■ **Task details**
Extend the passage on fish emotion and the alarm response, starting with the sentence that follows its last one.

■ **Excerpt to read**
_ _ _
“It’s a great book”, recommended Phil Ingham, who I have known since my days as a graduate student. And that was how I came to read Ed Yong’s “I Contain Multitudes” while on a 6-hour bus ride from Kuala Lumpur to Singapore in October 2017. I have an interest in emotional behaviour, and use zebrafish as an experimental system. The idea that fish have emotions seems strange to many people, but you just have to see a fish that has been exposed to the alarm substance to think differently.
The fish alarm response appeared in the scientific literature with a classic set of papers by Karl von Frisch, some 80 years ago. While working on hearing in the European minnow, he noticed that injury to one fish caused members of the shoal to respond in a strange manner. They would first approach the injured fish, but their behaviour soon turned to one of panic. He showed that the response was triggered by something from the skin and that it requires the olfactory system. He called the substance “Schreckstoff” and the response “Schreckreaktion”.
_ _ _
■ **Record extracts**

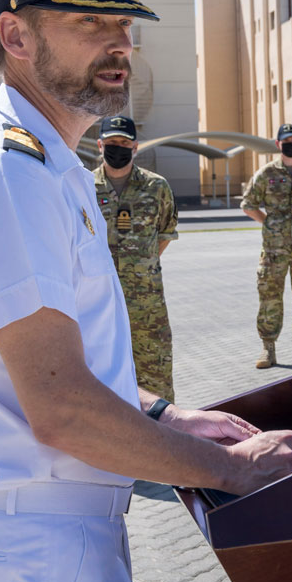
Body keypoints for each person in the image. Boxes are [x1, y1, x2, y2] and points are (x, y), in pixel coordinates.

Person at [0, 0, 292, 582]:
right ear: (15, 35)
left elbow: (60, 372)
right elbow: (63, 408)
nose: (120, 44)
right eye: (89, 24)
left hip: (52, 533)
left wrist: (170, 416)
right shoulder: (7, 175)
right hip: (35, 546)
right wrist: (230, 470)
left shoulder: (50, 168)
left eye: (125, 25)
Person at [93, 115, 180, 401]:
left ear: (135, 147)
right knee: (99, 379)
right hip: (96, 304)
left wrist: (139, 265)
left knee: (155, 379)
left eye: (124, 142)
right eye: (111, 142)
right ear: (99, 145)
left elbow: (165, 233)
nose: (118, 148)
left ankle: (163, 440)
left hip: (147, 306)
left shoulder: (157, 188)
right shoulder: (81, 187)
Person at [241, 123, 292, 369]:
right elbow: (248, 204)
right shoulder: (266, 173)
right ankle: (268, 348)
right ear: (278, 144)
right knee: (270, 298)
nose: (290, 143)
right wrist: (268, 223)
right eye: (286, 140)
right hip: (274, 250)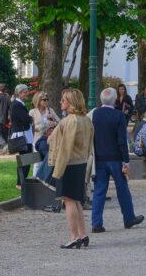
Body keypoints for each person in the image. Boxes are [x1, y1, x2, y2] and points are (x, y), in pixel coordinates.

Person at [91, 87, 144, 233]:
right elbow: (122, 140)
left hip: (99, 157)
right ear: (115, 100)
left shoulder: (94, 114)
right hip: (115, 158)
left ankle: (96, 223)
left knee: (99, 190)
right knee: (122, 188)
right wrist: (126, 161)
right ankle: (128, 218)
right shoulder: (118, 115)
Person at [48, 88, 94, 249]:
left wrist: (57, 170)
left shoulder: (71, 121)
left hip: (69, 164)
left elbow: (65, 148)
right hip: (80, 162)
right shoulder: (85, 120)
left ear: (71, 102)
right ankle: (82, 234)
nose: (61, 102)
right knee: (76, 200)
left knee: (69, 201)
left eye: (63, 100)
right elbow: (88, 145)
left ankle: (74, 236)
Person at [9, 84, 34, 187]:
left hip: (24, 133)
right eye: (25, 92)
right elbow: (26, 119)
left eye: (27, 91)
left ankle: (23, 180)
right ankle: (20, 182)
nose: (27, 94)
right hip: (21, 134)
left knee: (26, 159)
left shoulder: (19, 104)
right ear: (19, 93)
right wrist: (30, 118)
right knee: (25, 159)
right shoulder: (16, 105)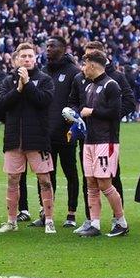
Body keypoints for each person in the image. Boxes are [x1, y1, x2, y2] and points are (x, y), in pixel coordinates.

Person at [0, 43, 55, 234]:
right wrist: (19, 89)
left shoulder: (45, 80)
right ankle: (11, 221)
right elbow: (0, 107)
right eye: (23, 56)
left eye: (30, 56)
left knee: (44, 180)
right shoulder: (7, 81)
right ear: (16, 60)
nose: (27, 59)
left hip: (37, 140)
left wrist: (27, 84)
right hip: (13, 139)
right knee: (12, 179)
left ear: (36, 59)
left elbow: (43, 101)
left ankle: (49, 220)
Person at [73, 51, 128, 238]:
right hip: (90, 141)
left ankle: (121, 222)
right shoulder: (89, 86)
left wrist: (91, 111)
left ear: (93, 65)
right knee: (91, 182)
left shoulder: (111, 85)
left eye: (84, 64)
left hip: (106, 140)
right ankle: (94, 224)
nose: (82, 68)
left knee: (105, 183)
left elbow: (115, 112)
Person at [40, 36, 82, 229]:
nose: (48, 49)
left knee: (70, 172)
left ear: (63, 48)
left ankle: (71, 213)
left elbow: (78, 101)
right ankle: (46, 213)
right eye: (47, 46)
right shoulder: (43, 72)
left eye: (52, 46)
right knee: (48, 175)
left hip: (66, 133)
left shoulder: (73, 72)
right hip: (46, 133)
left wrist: (71, 118)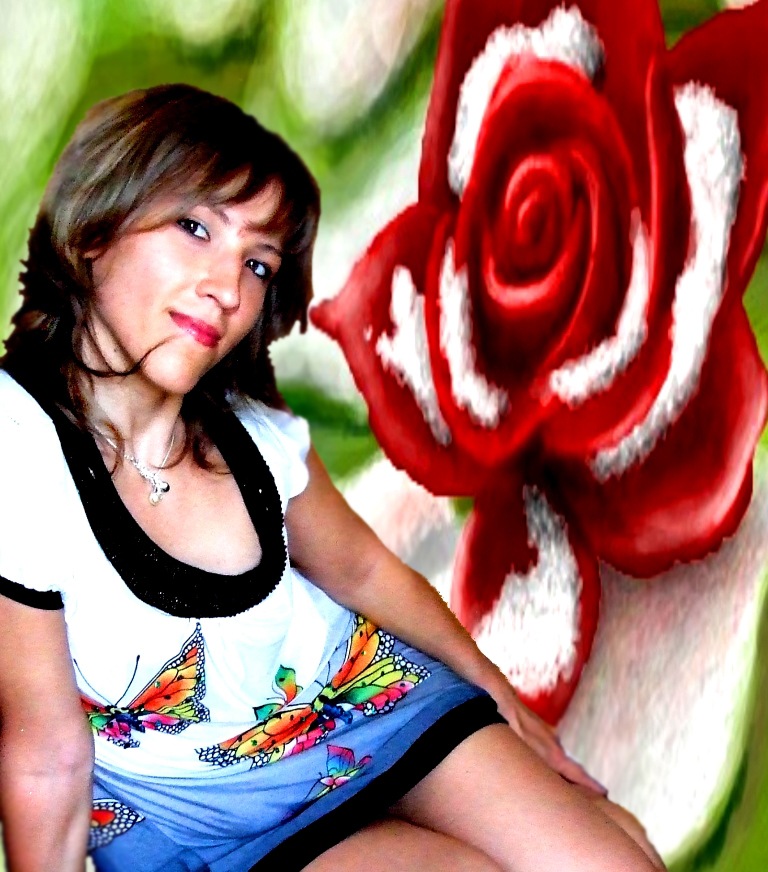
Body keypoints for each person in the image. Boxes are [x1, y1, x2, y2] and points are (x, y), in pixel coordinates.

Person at [0, 83, 665, 872]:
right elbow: (48, 753)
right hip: (199, 822)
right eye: (195, 228)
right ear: (95, 227)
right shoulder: (17, 445)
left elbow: (363, 570)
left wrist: (505, 704)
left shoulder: (255, 433)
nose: (228, 290)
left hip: (361, 709)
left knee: (618, 863)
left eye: (257, 263)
_ _ _
■ **Exercise response**
My lab became interested in the alarm response some years ago, as a paradigm for understanding how emotional states are generated in a vertebrate. We were also curious about the biological nature of Schreckstoff. Our earlier experiments suggested it was something to do with mucus, but as we were not biochemists and had no expertise in mucus, this project was dropped in favor of experiments on neuroscience. Reading Ed Yong’s book, however, made me realise that there is a whole other side of mucus – the world of microbes. Suddenly, all the little observations that we had made previously about the nature of the alarm substance made sense. Here, potentially, was a mechanism that could explain how the alarm substance came to be.
Image: mucus on the skin of a zebrafish, visualised with fluorescent wheat germ agglutinin
Testing the idea that bacteria contribute to Schreckstoff was made possible with the help of Sven Pettersson, a faculty member with an expertise in the microbiome, who introduced me to Karen Guillemin. Her lab has many different strains of zebrafish commensal bacteria, and it was a relatively straightforward matter for them to send us lysates of different bacteria to test. The assay was simple – add some bacterial lysate to fish and video their response. The results were striking. One lysate caused the fish to exhibit all the behavior associated with fear.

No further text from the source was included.